Twin Cities Activists Help Organize G8/NATO Protest in Chicago
On Sunday, August 28th organizers from across the country are meeting in Chicago to plan major protests at the joint G8/NATO summit in May. Fourteen Twin Cities activists from the Anti-War Committee, the Committee to Stop FBI Repression, the Minnesota Immigrant Rights Action Committee, the Minnesota Peace Action Coalition and U of M Students for a Democratic Society will be at the conference to bring experience and lessons from organizing protests at the 2008 Republican National Convention in St. Paul. Twin Cities activists are also planning to organize hundreds of people from Minnesota to travel to Chicago in May to protest the first joint meeting of the G8 and NATO in Chicago.
Chicago will host the NATO/G8 summit from May 15-22nd. NATO is the US-commanded and financed 28-nation military alliance. There will also be a summit of the G-8 world powers. The meetings are expected to draw heads of state, generals, and countless others. A national coalition is forming to organize protests at the beginning and end of the summit on May 15th and 19th.

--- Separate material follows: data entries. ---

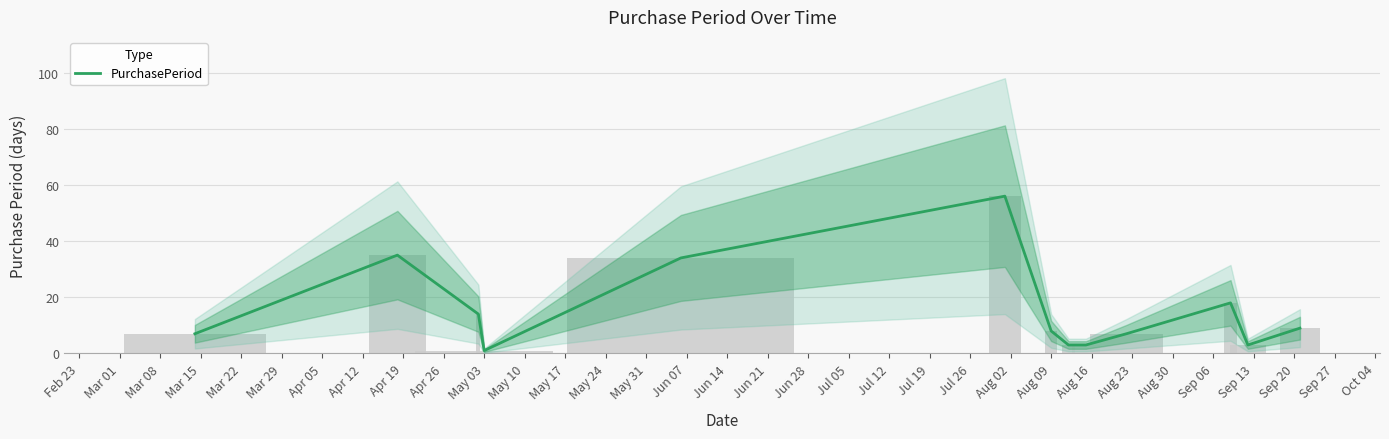

What is the label of the 8th bar from the left?

Apr 12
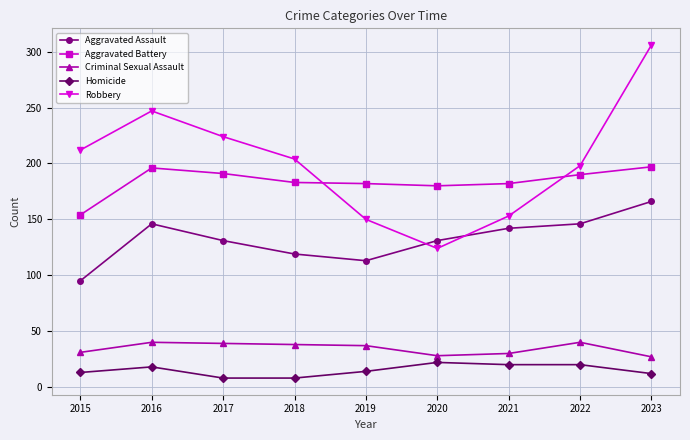

What is the difference between the maximum and minimum values in the Aggravated Battery series?

43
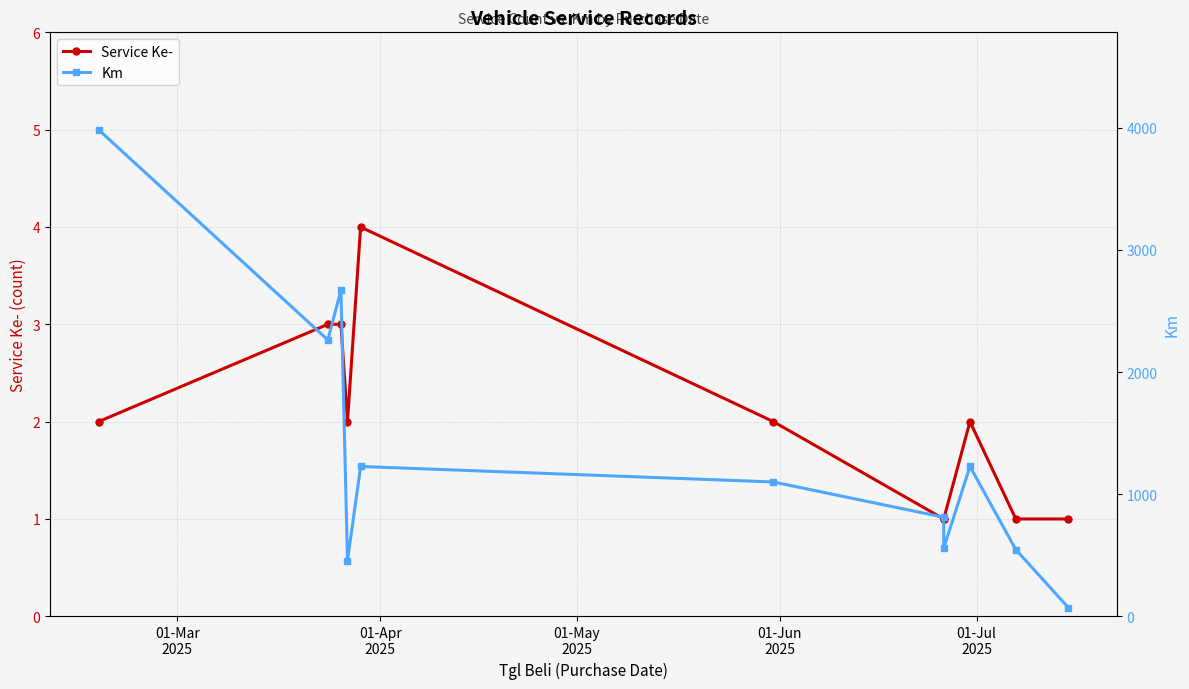

Is the value of Km at 5 greater than the value of Service Ke- at 9?

Yes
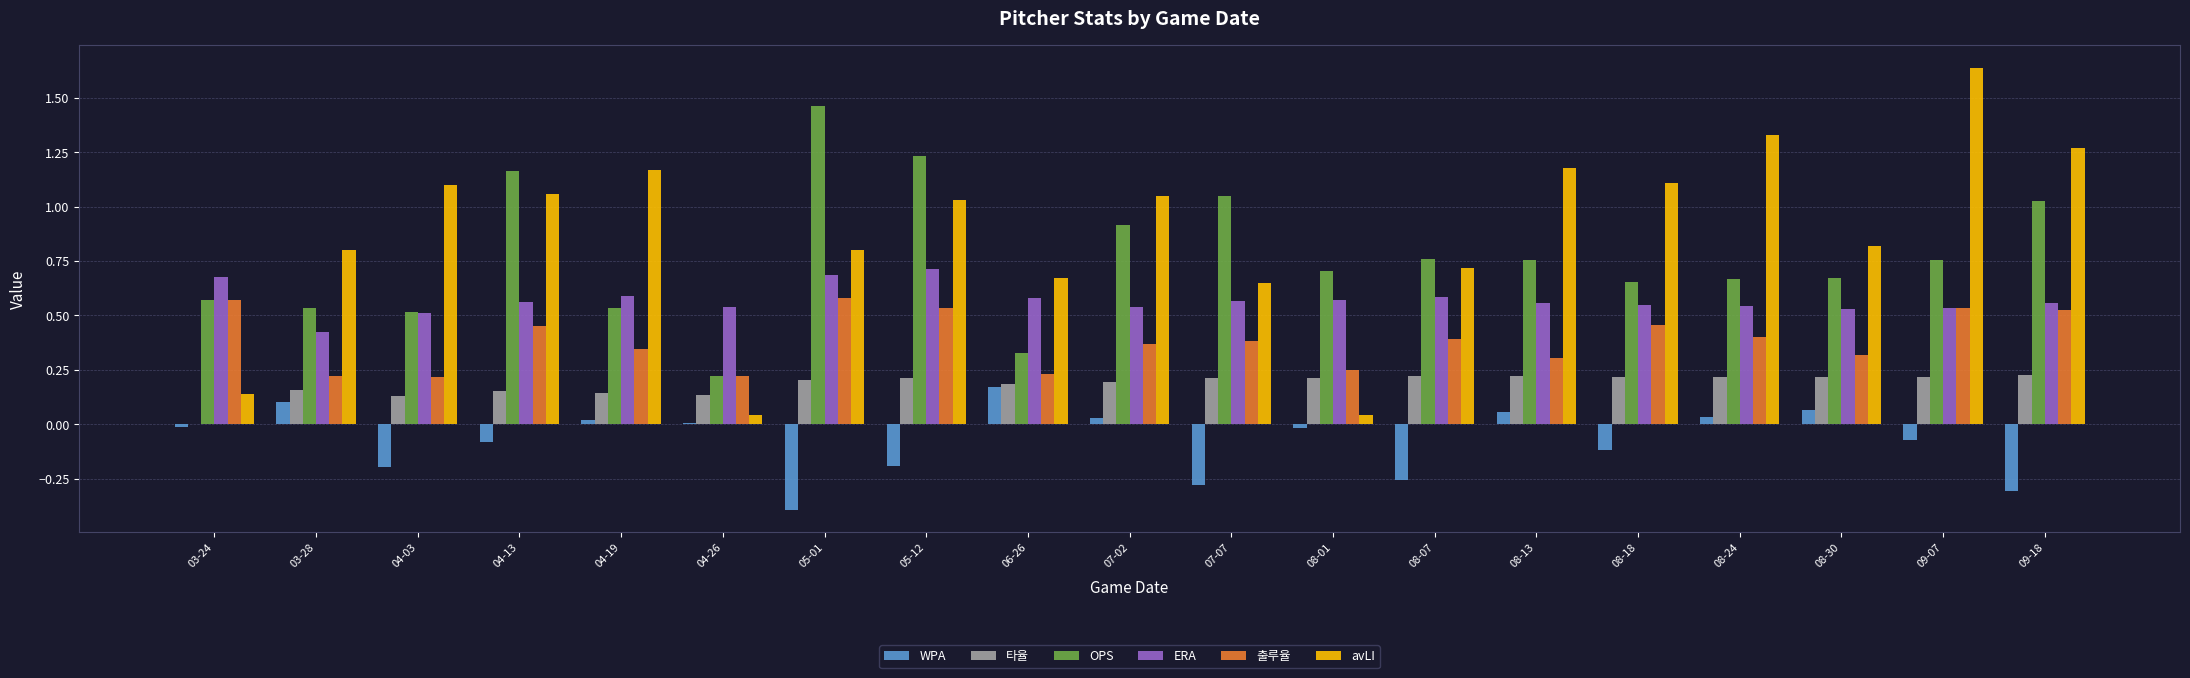

Which series has the largest total across all categories?

avLI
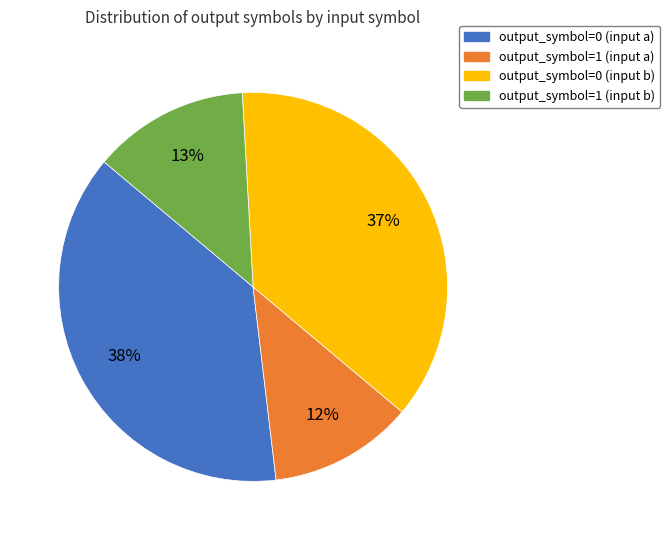

To the nearest percent, what portion does output_symbol=1 (input b) represent?

13%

Meredith Aby, from the Anti-War Committee, explains, “NATO has been a leading force for war in Afghanistan and Libya. Similarly, the G8’s austerity measures have been a recipe for poverty across the globe and its pain and misery is making the global recession worse. We are seizing the opportunity of this historic meeting of these two organizations to say money for human needs not war.”
“People from Minnesota are overwhelmingly anti-war and are tired of having their tax dollars wasted on killing people on the other side of the world while their families don’t have access to the quality of education, healthcare and other services that they need. People from around the country and the Midwest in particular will travel to Chicago in May to demand an end to NATO warfare and G8 enforced poverty. And we’ll be ready to help them get there!” Aby continued.
Aby and Tracy Molm, whose Minneapolis homes were raided by the FBI last fall as a part of an investigation of the peace movement, will both be speaking at the conference. Aby will be speaking on lessons learned from organizing anti-war protests at the 2008 RNC in St. Paul and Molm will address the importance of defending civil liberties during national security events.